Problem details: The records should be written out in full, with nothing altered.

Record set:

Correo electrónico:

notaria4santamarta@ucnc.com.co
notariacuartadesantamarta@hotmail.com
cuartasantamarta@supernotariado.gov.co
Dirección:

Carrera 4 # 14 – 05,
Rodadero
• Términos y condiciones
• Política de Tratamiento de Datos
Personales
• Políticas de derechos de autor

Exercise response:
Correo electrónico:

notaria4santamarta@ucnc.com.co
notariacuartadesantamarta@hotmail.com
cuartasantamarta@supernotariado.gov.co
Dirección:

Carrera 4 # 14 – 05,
Rodadero
• Términos y condiciones
• Política de Tratamiento de Datos
Personales
• Políticas de derechos de autor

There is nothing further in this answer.